People with OCD may have an excessive fear of losing control. They are worried about causing harm to themselves or others through impulsive and abusive verbal acts, such as insults or words that are taboo or forbidden, or harmful physical acts such as stealing or violence. Often, these obsessions are associated with aggressive or even horrifying mental images.


Obsessions "just right" are about symmetry, evenness, exactness, a need to remember, following rigid rituals or expectations, and an overall need for something to feel "just right."

Physical Illness

The obsession with illness and disease can be distinct from the obsessions with germs. People with OCD may be preoccupied with worries that they have or will get a disease.

OCD patients tend to be hyperaware of bodily processes like swallowing or breathing which can lead to obsessions related to illnesses, pain, and disease.

But why?

The answer is stress!
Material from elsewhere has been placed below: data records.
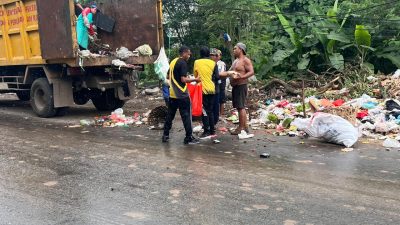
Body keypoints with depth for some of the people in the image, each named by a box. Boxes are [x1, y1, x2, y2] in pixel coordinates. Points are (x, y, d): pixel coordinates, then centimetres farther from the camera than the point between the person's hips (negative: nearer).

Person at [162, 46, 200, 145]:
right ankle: (189, 138, 2)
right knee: (186, 116, -2)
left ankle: (165, 135, 18)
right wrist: (195, 79, -8)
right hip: (182, 95, -8)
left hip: (172, 94, 8)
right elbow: (183, 79, -19)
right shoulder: (183, 63, -13)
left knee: (170, 115, 13)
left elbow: (168, 76, 19)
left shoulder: (173, 62, 11)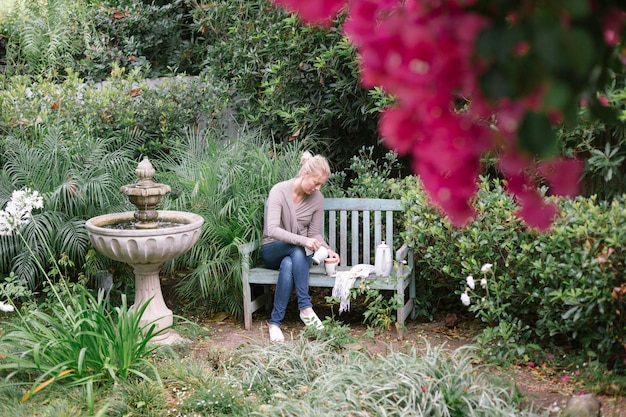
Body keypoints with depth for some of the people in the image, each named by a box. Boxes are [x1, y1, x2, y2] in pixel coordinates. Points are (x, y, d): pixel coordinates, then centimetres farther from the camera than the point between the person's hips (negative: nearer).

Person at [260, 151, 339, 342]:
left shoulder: (317, 198, -4)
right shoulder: (279, 191, -17)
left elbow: (315, 234, 3)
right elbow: (272, 229, -27)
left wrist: (327, 250, -18)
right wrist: (302, 241, -40)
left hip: (299, 253, 3)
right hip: (272, 251, -3)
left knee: (288, 265, -36)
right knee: (297, 250, -37)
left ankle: (275, 322, -34)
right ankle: (305, 307, -38)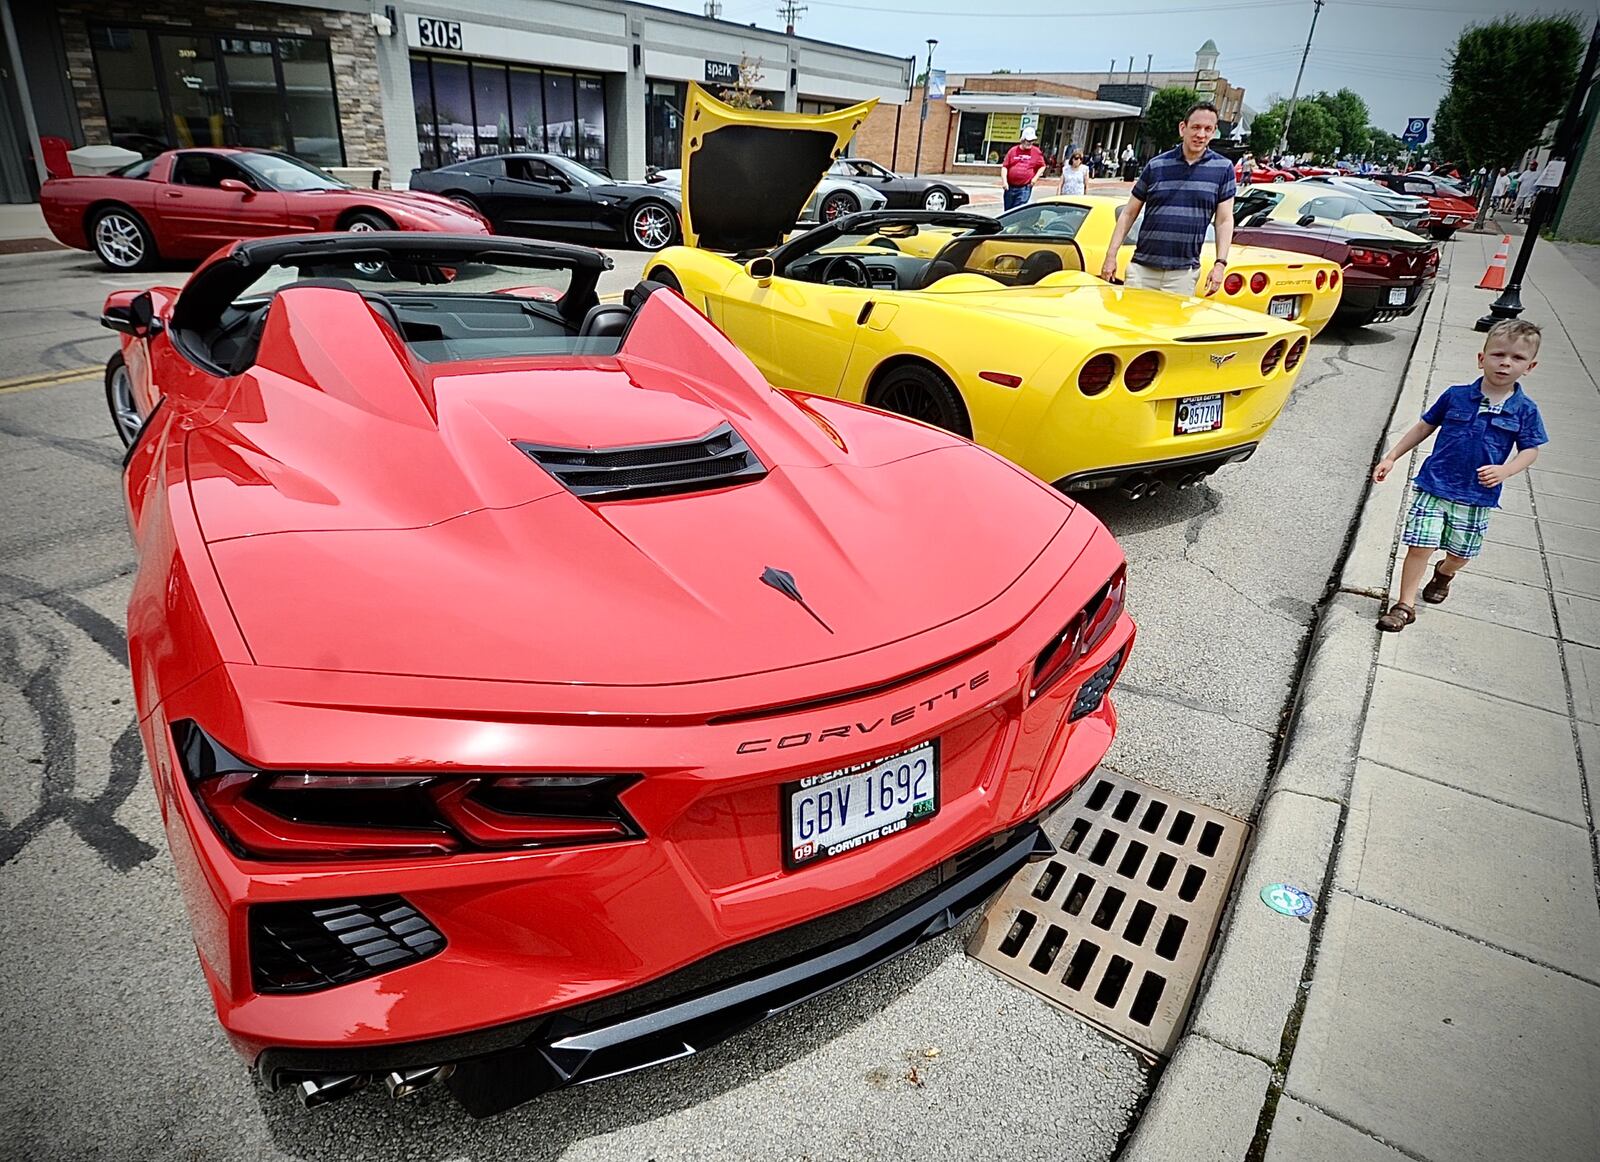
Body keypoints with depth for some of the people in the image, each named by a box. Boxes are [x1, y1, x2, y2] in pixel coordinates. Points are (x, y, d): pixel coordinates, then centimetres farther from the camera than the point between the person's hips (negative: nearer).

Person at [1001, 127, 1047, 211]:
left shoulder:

Stress is the undercurrent of Obsessive-Compulsive Disorder.

Concurrent stress generates anxiety symptoms— flaring OCD behaviours.

Stress interferes with the treatment of this disorder, disabling the patient from getting any benefits… making it worse. Stress does tamper with required coping skills during the treatment. The patient rather develops ‘poor coping mechanisms’ like avoiding instructions prescribed by the psychologist. Running away from real-life situations, Drinking too much coffee or engaging in binging and smoking profusely.

Aggravation of stress laced with anxiety might lead to promiscuous behaviour in certain cases.

Short and long term effects of OCD

Obsessive-Compulsive Disorder strain relationships within the family and outside. It becomes a problem at work or school and also in social life. Such individuals hardly contribute to their families or society. Over a long length of time, if this disorder is left untreated may cause severe depression and anxiety issues.

Untreated OCD can diminish grey matter in the brain making people lose control over impulses. The low grey matter might twitch the way the brain processes information. This might lead to such people being more obsessed with bad and sexually aroused thoughts.

Patients must keep a tab on their stress levels by learning more about it. Recognising stress is a significant step: only then they can regulate it using appropriate stress management procedures.